Герцог был взыскателен. Апартаменты его поражали великолепием: в залах возвышались колонны розового мрамора, стены были украшены росписями, под сводами на цепях висели хрустальные люстры. Из прихожей через двери, украшенные позолоченной резьбой, коридор вел в парадную спальню, где в потолочной лепнине причудливо смешивались лавровые ветви, воинские доспехи и мифологические фигуры. Приглушенный свет проникал в помещение через три высоких окна, стены были украшены гербами. Кровать с атласным балдахином стояла на возвышении, спящего герцога от нескромных взглядов скрывали портьеры, тою же тканью были обиты кресла и диваны. К спальне примыкал обширный кабинет, выходивший в уютные апартаменты, где герцог любил уединяться с друзьями. Спал герцог либо в парадной спальне, либо - куда чаще - в кабинете, где в ногах его кровати стояло специальное ложе для Песте, служившего ему ночью собеседником, чтецом и наперсником.

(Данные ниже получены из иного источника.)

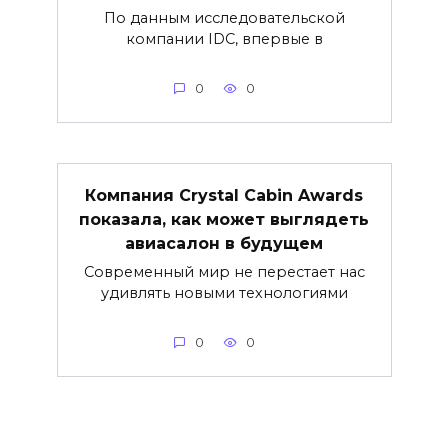
По данным исследовательской
компании IDC, впервые в
0
0
Компания Crystal Cabin Awards
показала, как может выглядеть
авиасалон в будущем
Современный мир не перестает нас
удивлять новыми технологиями
0
0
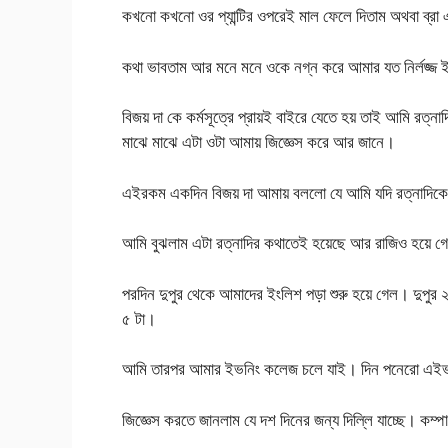
কখনো কখনো ওর প্যান্টির ওপরেই মাল ফেলে দিতাম অথবা ব্রা এর
কথা ভাবতাম আর মনে মনে ওকে নগ্ন করে আমার যত নির্লজ্জ ইচ
বিজয় দা কে কর্মসূত্রে প্রায়ই বাইরে যেতে হয় তাই আমি রত্
মাঝে মাঝে এটা ওটা আমায় জিজ্ঞেস করে আর জানে।
এইরকম একদিন বিজয় দা আমায় বললো যে আমি যদি রত্নাদিকে
আমি বুঝলাম এটা রত্নাদির কথাতেই হয়েছে আর রাজিও হয়ে 
পরদিন দুপুর থেকে আমাদের ইংলিশ পড়া শুরু হয়ে গেল। দুপুর 
৫ টা।
আমি তারপর আমার ইভনিং কলেজ চলে যাই। দিন পনেরো এইভাবে
জিজ্ঞেস করতে জানলাম যে দশ দিনের জন্য দিল্লি যাচ্ছে। কম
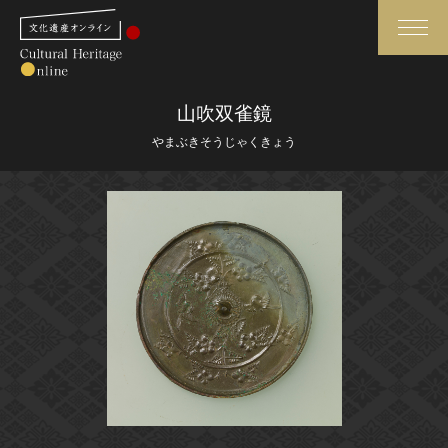
検索
山吹双雀鏡
やまぶきそうじゃくきょう
さらに詳細検索
さらに詳細検索
トップ
媒体資料・関連記事等
作品一覧
博物館、美術館の皆さまへ
カテゴリで見る
文化庁よりご挨拶
世界遺産と無形文化遺産
今月のみどころ
全国の美術館・博物館
お知らせ一覧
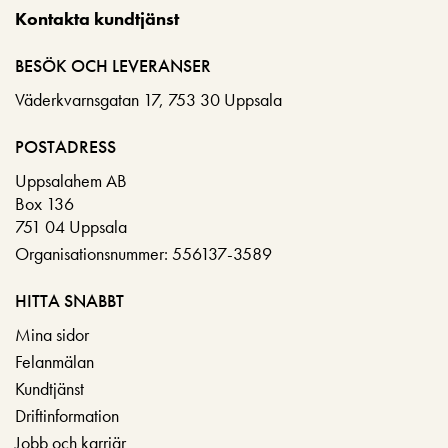
Kontakta kundtjänst
BESÖK OCH LEVERANSER
Väderkvarnsgatan 17, 753 30 Uppsala
POSTADRESS
Uppsalahem AB
Box 136
751 04 Uppsala
Organisationsnummer: 556137-3589
HITTA SNABBT
Mina sidor
Felanmälan
Kundtjänst
Driftinformation
Jobb och karriär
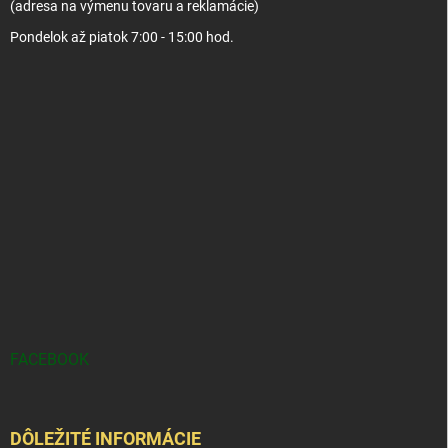
(adresa na výmenu tovaru a reklamácie)
Pondelok až piatok 7:00 - 15:00 hod.
FACEBOOK
DÔLEŽITÉ INFORMÁCIE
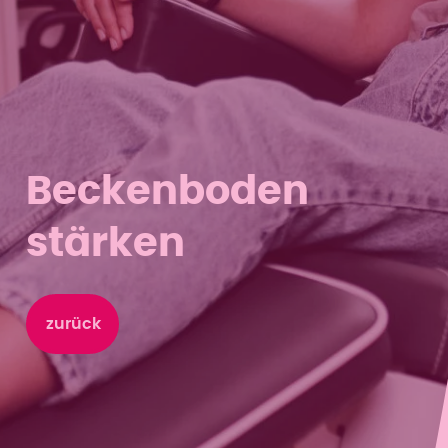
Beckenboden
stärken
zurück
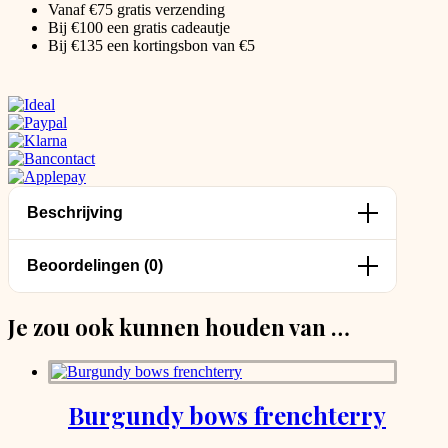
Vanaf €75 gratis verzending
Bij €100 een gratis cadeautje
Bij €135 een kortingsbon van €5
Beschrijving
Beoordelingen (0)
Je zou ook kunnen houden van …
Burgundy bows frenchterry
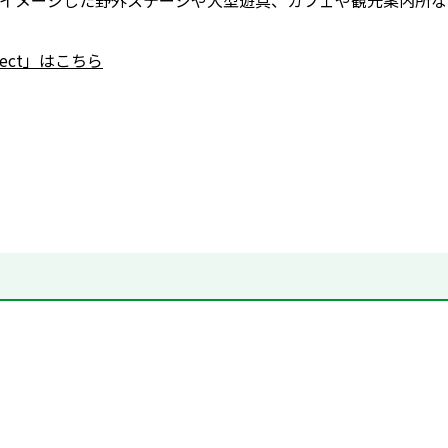
イメージした野外ステージや大型遊具、カフェや観光案内所などの
nnect」はこちら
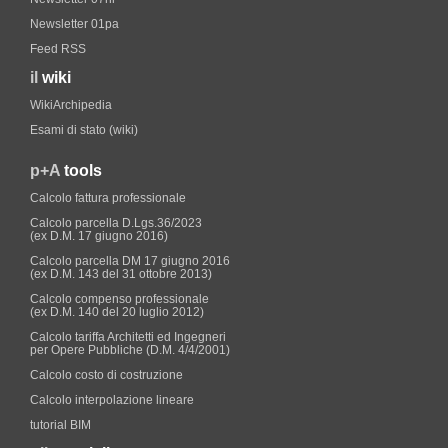
Newsletter 01pa
Feed RSS
il
wiki
WikiArchipedia
Esami di stato (wiki)
p+A
tools
Calcolo fattura professionale
Calcolo parcella D.Lgs.36/2023
(ex D.M. 17 giugno 2016)
Calcolo parcella DM 17 giugno 2016
(ex D.M. 143 del 31 ottobre 2013)
Calcolo compenso professionale
(ex D.M. 140 del 20 luglio 2012)
Calcolo tariffa Architetti ed Ingegneri
per Opere Pubbliche (D.M. 4/4/2001)
Calcolo costo di costruzione
Calcolo interpolazione lineare
tutorial BIM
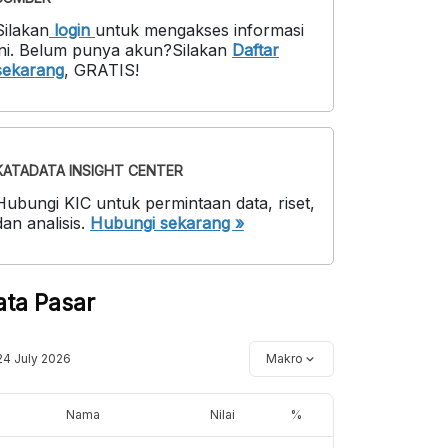
Silakan
login
untuk mengakses informasi
ni
.
Belum punya akun?
Silakan
Daftar
sekarang
,
GRATIS!
KATADATA INSIGHT CENTER
Hubungi KIC untuk permintaan data, riset,
dan analisis.
Hubungi sekarang »
ata Pasar
24 July 2026
Makro
Nama
Nilai
%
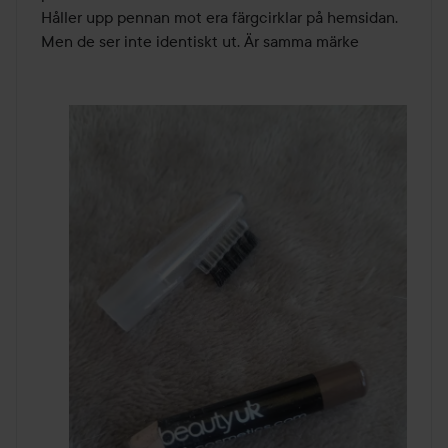
Håller upp pennan mot era färgcirklar på hemsidan. 
Men de ser inte identiskt ut. Är samma märke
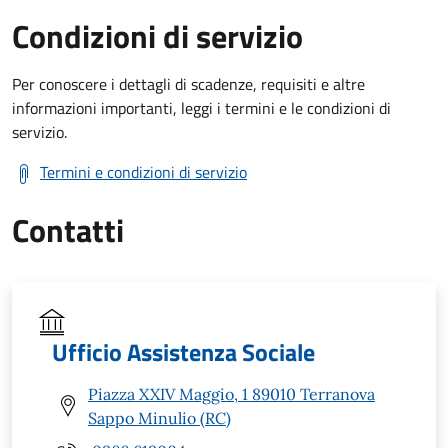
Condizioni di servizio
Per conoscere i dettagli di scadenze, requisiti e altre
informazioni importanti, leggi i termini e le condizioni di
servizio.
Termini e condizioni di servizio
Contatti
Ufficio Assistenza Sociale
Piazza XXIV Maggio, 1 89010 Terranova
Sappo Minulio (RC)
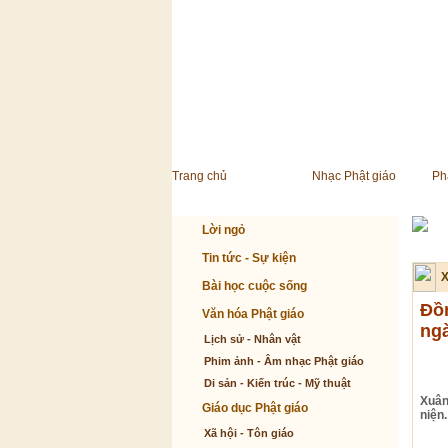
Trang chủ
Nhạc Phật giáo
Ph
Lời ngỏ
Tin tức - Sự kiện
X
Bài học cuộc sống
Đồn
Văn hóa Phật giáo
ngà
Lịch sử - Nhân vật
Phim ảnh - Âm nhạc Phật giáo
Di sản - Kiến trúc - Mỹ thuật
Xuân
Giáo dục Phật giáo
niện.
Xã hội - Tôn giáo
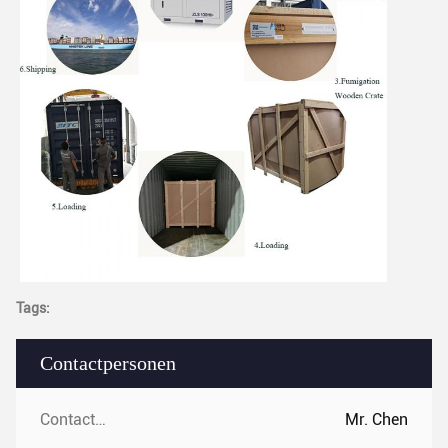
Tags:
Contactpersonen
Contactpersonen:
Mr. Chen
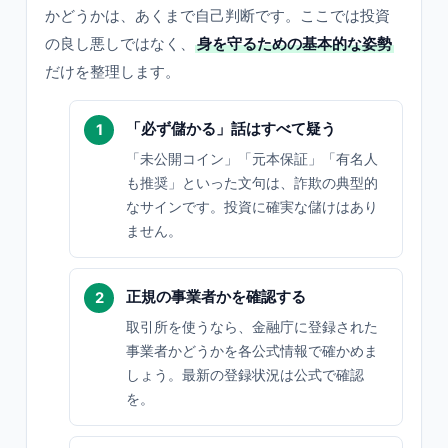
かどうかは、あくまで自己判断です。ここでは投資
の良し悪しではなく、
身を守るための基本的な姿勢
だけを整理します。
「必ず儲かる」話はすべて疑う
「未公開コイン」「元本保証」「有名人
も推奨」といった文句は、詐欺の典型的
なサインです。投資に確実な儲けはあり
ません。
正規の事業者かを確認する
取引所を使うなら、金融庁に登録された
事業者かどうかを各公式情報で確かめま
しょう。最新の登録状況は公式で確認
を。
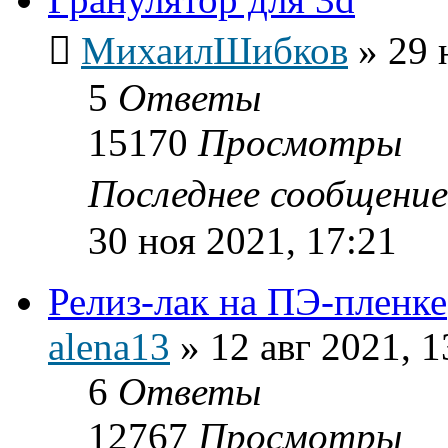
МихаилШибков
»
29 
5
Ответы
15170
Просмотры
Последнее сообщени
30 ноя 2021, 17:21
Релиз-лак на ПЭ-пленке
alena13
»
12 авг 2021, 1
6
Ответы
12767
Просмотры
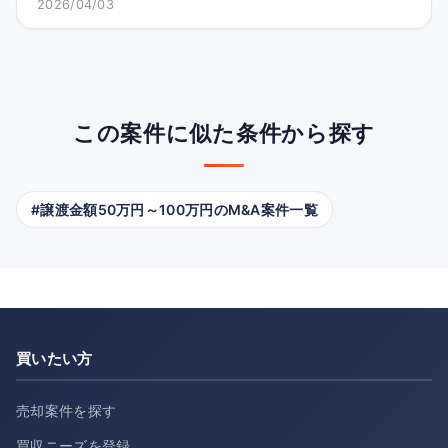
2026/04/03
この案件に似た条件から探す
#譲渡金額50万円～100万円のM&A案件一覧
買いたい方
売却案件を探す
買収ニーズを登録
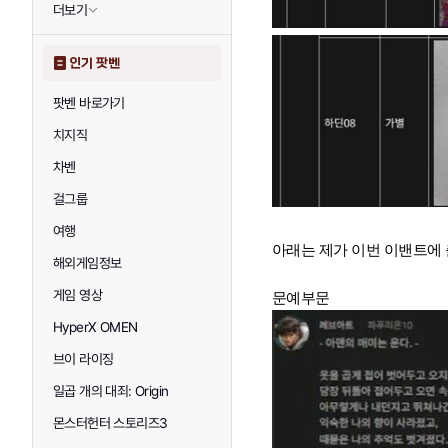
더보기
인기 팟벤
팟벤 바로가기
치지직
차벤
걸그룹
여행
아래는 제가 이번 이밴트에
해외게임정보
게임 영상
문예부문
HyperX OMEN
브이 라이징
일곱 개의 대죄: Origin
몬스터헌터 스토리즈3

Вставал дон Франческо Мария около семи, принимал ванну. Покончив с туалетом, отправлялся в часовню на утреннюю мессу, затем возвращался к себе в апартаменты и завтракал. Если после завтрака у него оставалось свободное время, он тратил часы досуга на верховую езду в манеже, потом давал аудиенции должностным лицам.
Сегодня, проводив папского посланника, Франческо Мария был в дурном настроении, и встретил вошедших к нему шута и Альдобрандо Даноли мрачным взглядом. Граф не мог не заменить, что герцог по-прежнему сохранял изящество сложения, тонкие очертания умного лица и ясность больших темных глаз, но лицо его несколько обрюзгло, тонкий нос с горбинкой придавал чертам что-то жестокое, чего не было в молодости, черты стали тверже и суше, веки покраснели.
Просьбу вассала герцог выслушал молча. Он не был бессердечен, горе Даноли тронуло его. Но не смягчило. Он поднялся и отошёл к окну, и Альдобрандо сделал несколько шагов к герцогу.
- Я так понял, граф, что вам нет смысла оставаться в миру? Нет смысла жить? - Глаза дона Франческо Марии странно замерцали.
- Я объяснил моему господину причины…
Герцог устало потер лоб рукой. В нём вдруг проступило такое утомление, что сердце Альдобрандо Даноли сжалось. Он вдруг понял, что дни герцога подлинно сочтены.
- Я нахожу ваше решение ошибочным, граф. Ситуация непредсказуема. Любое мелкое событие может нарушить хрупкое сложившееся равновесие, и мне понадобятся верные люди. Тем более, люди, не дорожащие жизнью… - С тонкой улыбкой проронил он. - Сколько вам лет?
- Сорок четыре, мой герцог.
- Отложите ваше намерение. Бог примет вас и позже, а сейчас вы нужны мне. Я не хочу принуждать, - снова бросил он взгляд на Даноли, - я прошу…
Альдобрандо преклонил колено и склонил голову. Просьба герцога была приказанием, и Даноли вынужден был повиноваться. Это было совсем не то, чего он ожидал и чего хотел, и меняло все его планы. Грациано Грандони, который, едва появившись на пороге замка, снова онемел и общался жестами, которые, правда, были красноречивее слов, выйдя следом за ним из апартаментов властителя, указал ему рукой на арочный пролет коридора. У крайней двери справа шут остановился и протянул Альдобрандо ключ, покрытый зеленоватой патиной. Стало быть, ему было предписано остаться в замке. Даноли растерялся, но Чума уже вложил ему в руку ключ и растаял в сумрачном портале.
Комнаты Альдобрандо были расположены в центральном крыле, были уютны и чисто убраны. Около часа он просидел у камина, размышляя над странным поворотом судьбы. Даноли не хотел здесь оставаться, суета двора всегда претила ему - он не искал ни милостей, ни привилегий, ему не нужны были ни фавор, ни награды. Зачем он здесь?